**WHAT TO WORK ON**
Using the data beneath, show every line that includes the word "total".

Dataset entries:
+ + + + + + +

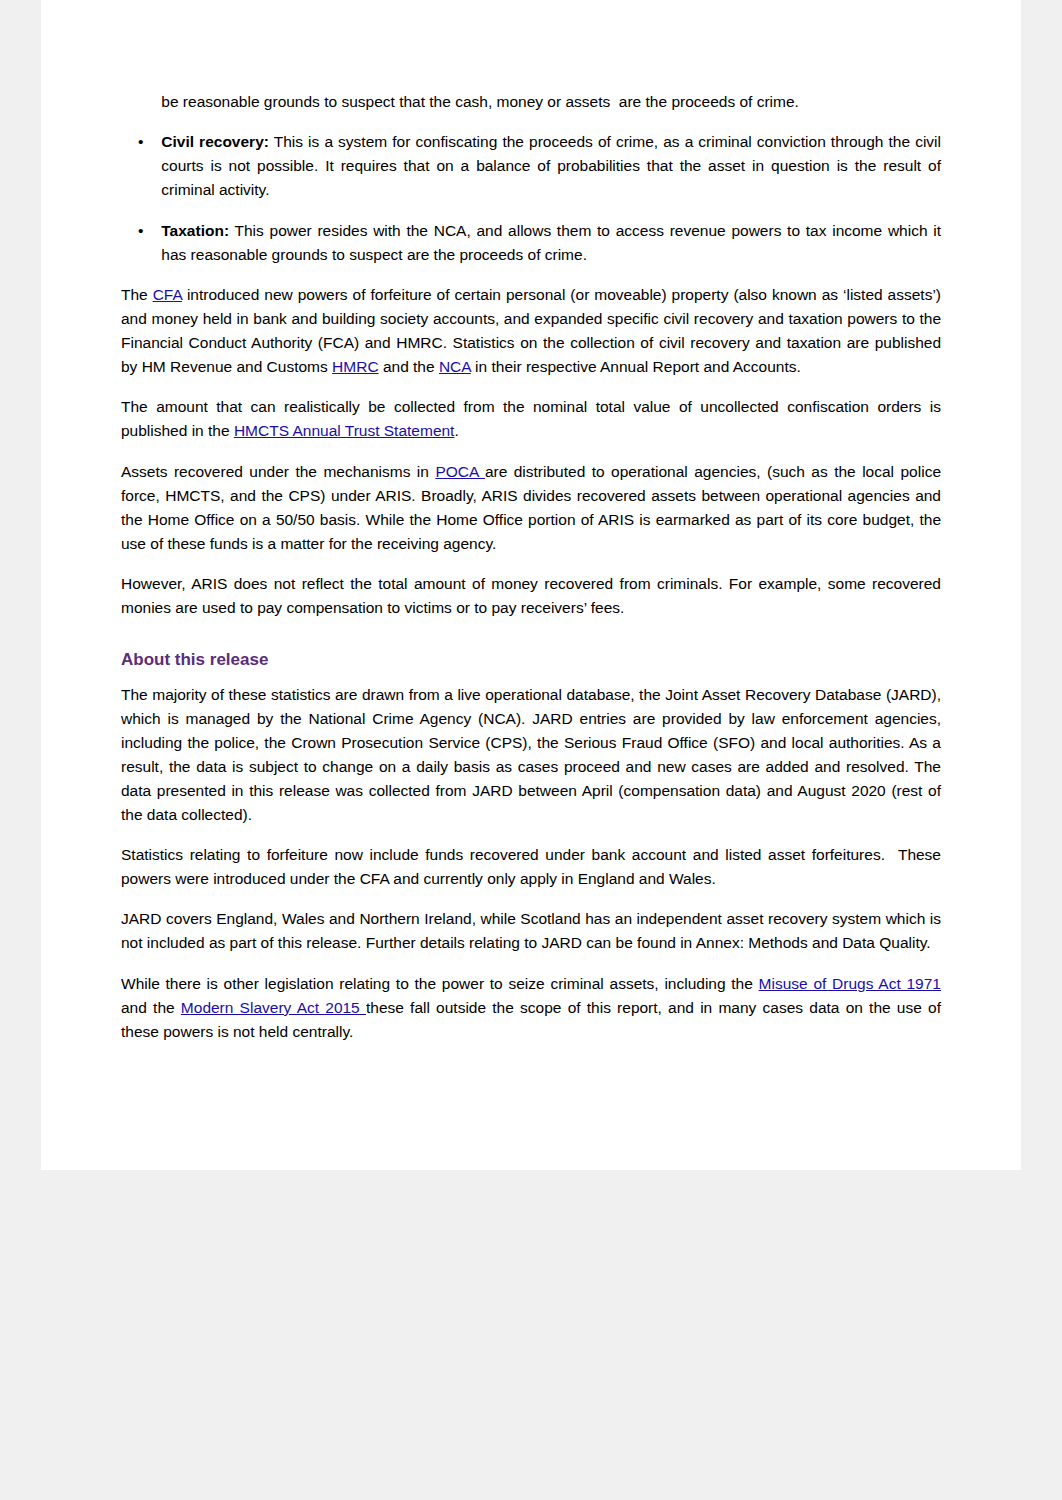be reasonable grounds to suspect that the cash, money or assets are the proceeds of crime.
Civil recovery: This is a system for confiscating the proceeds of crime, as a criminal conviction through the civil courts is not possible. It requires that on a balance of probabilities that the asset in question is the result of criminal activity.
Taxation: This power resides with the NCA, and allows them to access revenue powers to tax income which it has reasonable grounds to suspect are the proceeds of crime.
The CFA introduced new powers of forfeiture of certain personal (or moveable) property (also known as ‘listed assets’) and money held in bank and building society accounts, and expanded specific civil recovery and taxation powers to the Financial Conduct Authority (FCA) and HMRC. Statistics on the collection of civil recovery and taxation are published by HM Revenue and Customs HMRC and the NCA in their respective Annual Report and Accounts.
The amount that can realistically be collected from the nominal total value of uncollected confiscation orders is published in the HMCTS Annual Trust Statement.
Assets recovered under the mechanisms in POCA are distributed to operational agencies, (such as the local police force, HMCTS, and the CPS) under ARIS. Broadly, ARIS divides recovered assets between operational agencies and the Home Office on a 50/50 basis. While the Home Office portion of ARIS is earmarked as part of its core budget, the use of these funds is a matter for the receiving agency.
However, ARIS does not reflect the total amount of money recovered from criminals. For example, some recovered monies are used to pay compensation to victims or to pay receivers’ fees.
About this release
The majority of these statistics are drawn from a live operational database, the Joint Asset Recovery Database (JARD), which is managed by the National Crime Agency (NCA). JARD entries are provided by law enforcement agencies, including the police, the Crown Prosecution Service (CPS), the Serious Fraud Office (SFO) and local authorities. As a result, the data is subject to change on a daily basis as cases proceed and new cases are added and resolved. The data presented in this release was collected from JARD between April (compensation data) and August 2020 (rest of the data collected).
Statistics relating to forfeiture now include funds recovered under bank account and listed asset forfeitures. These powers were introduced under the CFA and currently only apply in England and Wales.
JARD covers England, Wales and Northern Ireland, while Scotland has an independent asset recovery system which is not included as part of this release. Further details relating to JARD can be found in Annex: Methods and Data Quality.
While there is other legislation relating to the power to seize criminal assets, including the Misuse of Drugs Act 1971 and the Modern Slavery Act 2015 these fall outside the scope of this report, and in many cases data on the use of these powers is not held centrally.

+ + + + + + +

**EXERCISE SOLUTION**
The amount that can realistically be collected from the nominal total value of uncollected confiscation orders is published in the HMCTS Annual Trust Statement.
However, ARIS does not reflect the total amount of money recovered from criminals. For example, some recovered monies are used to pay compensation to victims or to pay receivers’ fees.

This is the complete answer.